Wait for it...I had a zine. Called 'The Sphincter.' Oh God. It was totally going to "be discovered." Kind of like my blog! And this wasn't high school, but in college, at Zopies, I read a really bad poem I wrote titled "Boy in The Yellow Sweater" about a guy that I drooled over, who was a poet with his own zine. And holy shit -- Zopies has a Facebook page! When I got married the first time, my mom threw me a shower and gave me this scrapbook that she made for me with a bunch of my poems that had been published in the school literary magazine. It was really sweet, but I am mortified that my fifteen-year-old self could take herself seriously enough to pen the following opener, "she sits in the silent darkness. Contemplating? Death." The shame.

"I also remember the newfangled girl-fronted music that was cropping up around then, and even today when I hear some of those songs, that forgotten teenager wakes up a little. I remember hearing Alanis Morrissette’s “You Oughta Know” for the first time in the parking lot of a Miami Subs at 2 o’clock in the morning, the radio DJ announcing it as a new song that was “probably inappropriate” to play during the day. I remember seeing Morrissey for the first time in the video for “The More You Ignore Me, The Closer I Get” on 120 Minutes (thus began a long and predictably tragic love affair with Morrissey and The Smiths). That teenager persists, when these songs materialize over the speaker systems in department stores or reworked as television-commercial soundtracks."


120 Minutes! Seeing Babes in Toyland, who still sort of rock my running playlist. And Liz Phair before she got crappy. And How Soon Is Now, and playing these lyrics

There's a club, if you'd like to go
You could meet someone who really loves you
So you go, and you stand on your own
And you leave on your own
And you go home
And you cry
And you want to die


over and over ON A CASSETTE. And then like a hundred years later (also known as, two years ago), DS and I went to see Morrissey at The Bank of America Pavilion and he did 3 songs before cancelling the show and it sucked!

"He was surprisingly happy to see me, and after we exchanged the basics of what we were up to, he said, “Wow, man, I always thought you were so cool in high school.” I was astonished and blew past the compliment to get the hell out of there. I couldn’t imagine that anyone in my class thought of me as “cool”; at school "


This has happened to me on multiple occasions. Given how I would have/would cut a bitch to be cool, it's always a nice surprise, but also a little sad, because really, HOW DID I NOT KNOW THIS? All that time wasted thinking that everyone thought I sucked. I could have maybe made more friends, been more confident, I don't know, not listen to the Cure so goddamn much.

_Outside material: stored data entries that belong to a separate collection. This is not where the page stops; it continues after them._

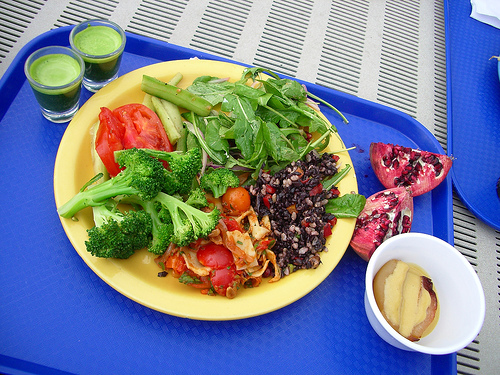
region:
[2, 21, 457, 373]
A blue plastic tray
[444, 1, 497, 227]
A food tray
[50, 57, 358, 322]
A yellow dinner plate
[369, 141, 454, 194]
A piece of fruit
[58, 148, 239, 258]
A serving of brocoli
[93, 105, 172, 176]
A sliced tomato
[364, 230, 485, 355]
A filled white bowl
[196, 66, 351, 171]
Fresh green spinach leaves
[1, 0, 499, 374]
A white table with notches in it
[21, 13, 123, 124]
two containers of salad dressing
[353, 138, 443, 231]
sliced pomegranates on a blue tray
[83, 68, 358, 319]
yellow plate with vegetables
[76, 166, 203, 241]
broccoli on the yellow plate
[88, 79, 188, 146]
sliced tomatoes and celery on a yellow plate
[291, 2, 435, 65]
outdoor table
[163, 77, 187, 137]
celery sticks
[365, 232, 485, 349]
small white bowl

It was an interesting trip down memory lane. I'm working on a number of different writing exercises where you have to do character studies of yourself at different ages (this lead to a panicked text to my brother asking for the name of our middle school Language Arts teacher, a woman who I could describe in great detail and who gave me an award for 'excellence' and who had a son with a motorcycle and whose name I totally forgot). You see, while I'm having no trouble describing everybody and everything else around me, I'm having a hard time locating myself in the middle of it. And if you can't write yourself, you're kind of fucked as a writer.

I don't know where I'm going with all this, but I had a kick reading Fatshionista today, sort of like the thrill of remembering high school and Sassy when I read How Sassy Changed My Life.